-- BEGIN --

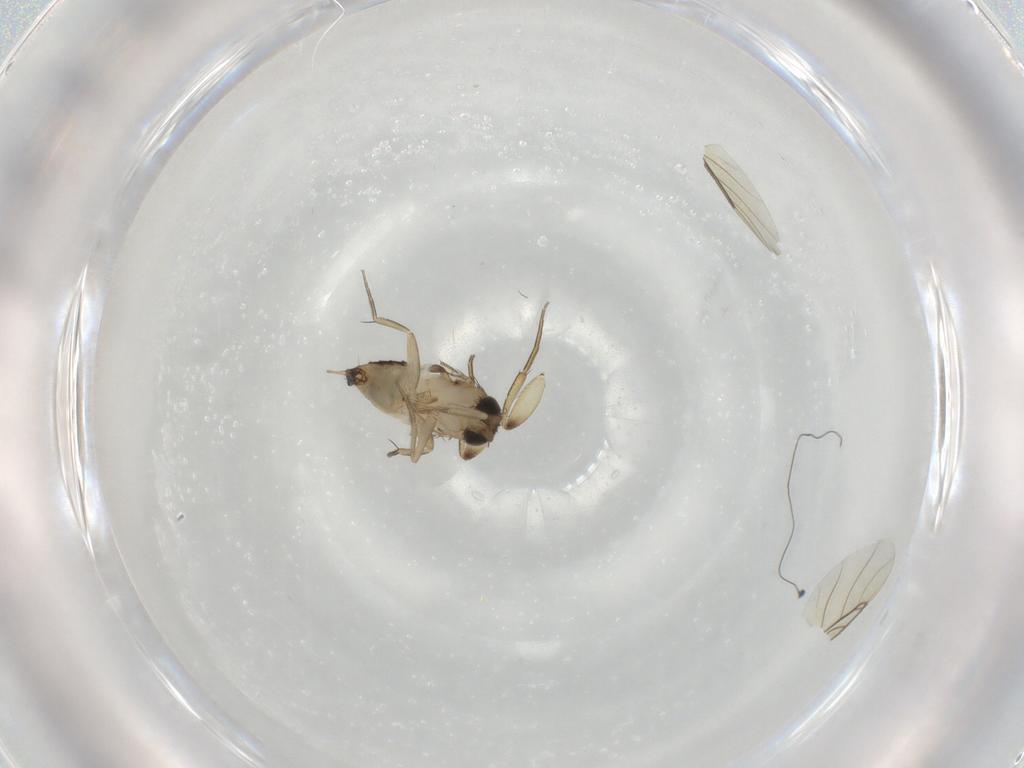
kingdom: Animalia
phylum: Arthropoda
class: Insecta
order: Diptera
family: Phoridae
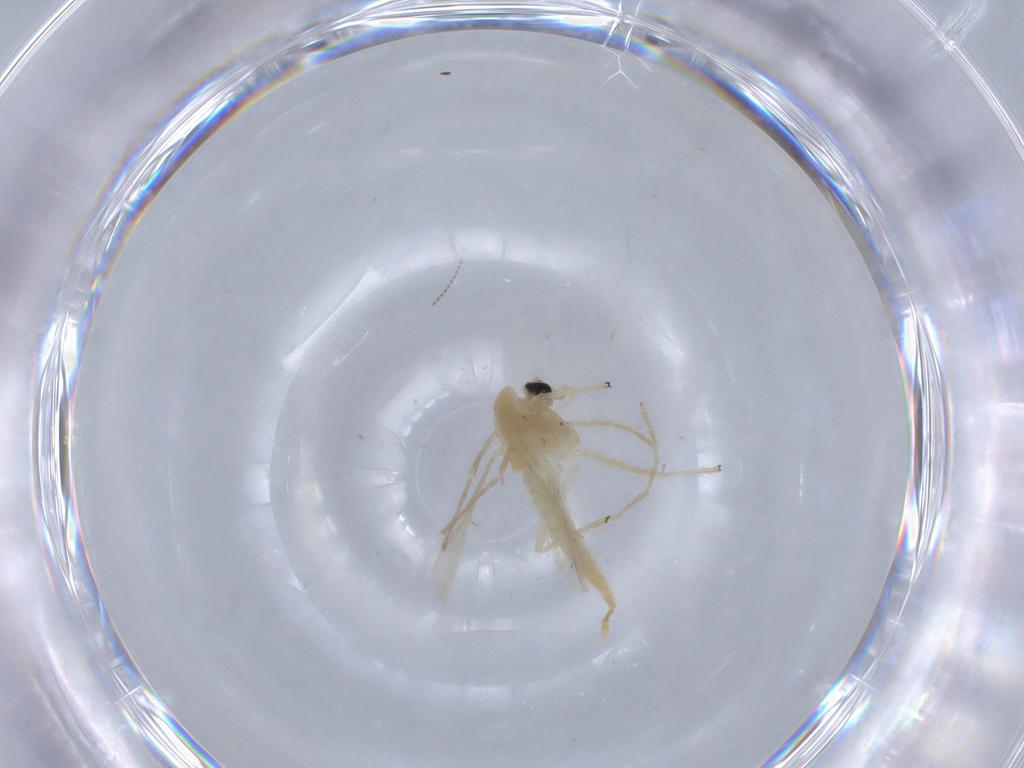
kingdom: Animalia
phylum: Arthropoda
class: Insecta
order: Diptera
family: Chironomidae
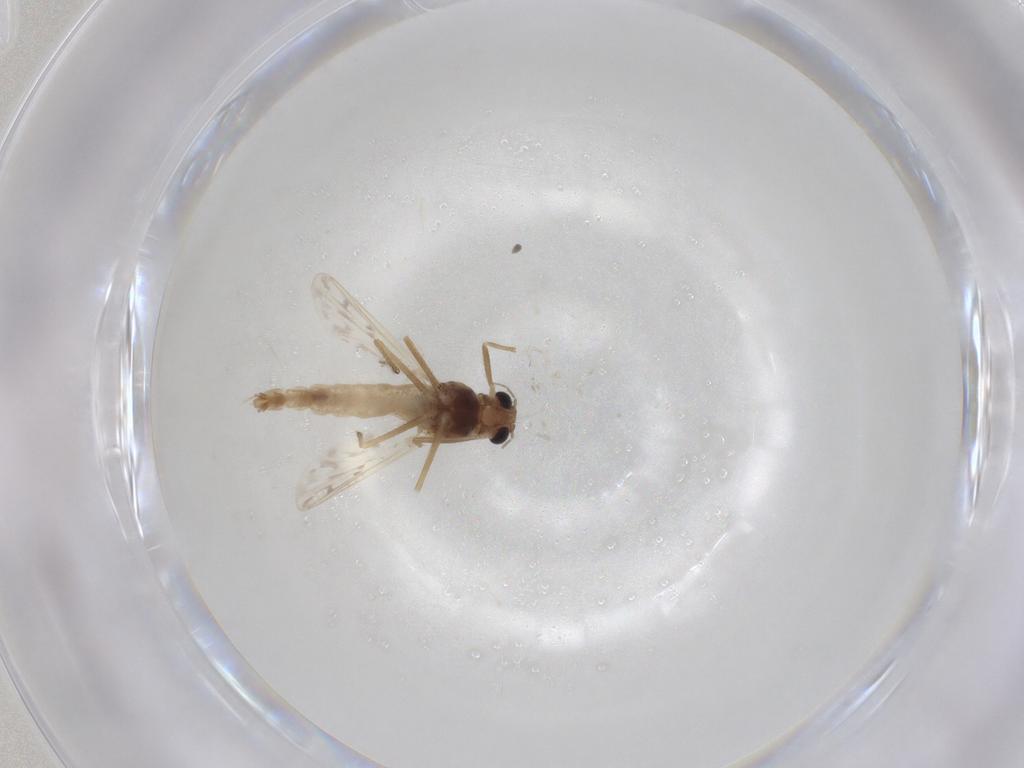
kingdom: Animalia
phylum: Arthropoda
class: Insecta
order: Diptera
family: Chironomidae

-- END --

Update all the rows above so that every "phylum" reads "division". Keep everything else the same, and leave out the picture lines.

kingdom: Animalia
division: Arthropoda
class: Insecta
order: Diptera
family: Phoridae
kingdom: Animalia
division: Arthropoda
class: Insecta
order: Diptera
family: Chironomidae
kingdom: Animalia
division: Arthropoda
class: Insecta
order: Diptera
family: Chironomidae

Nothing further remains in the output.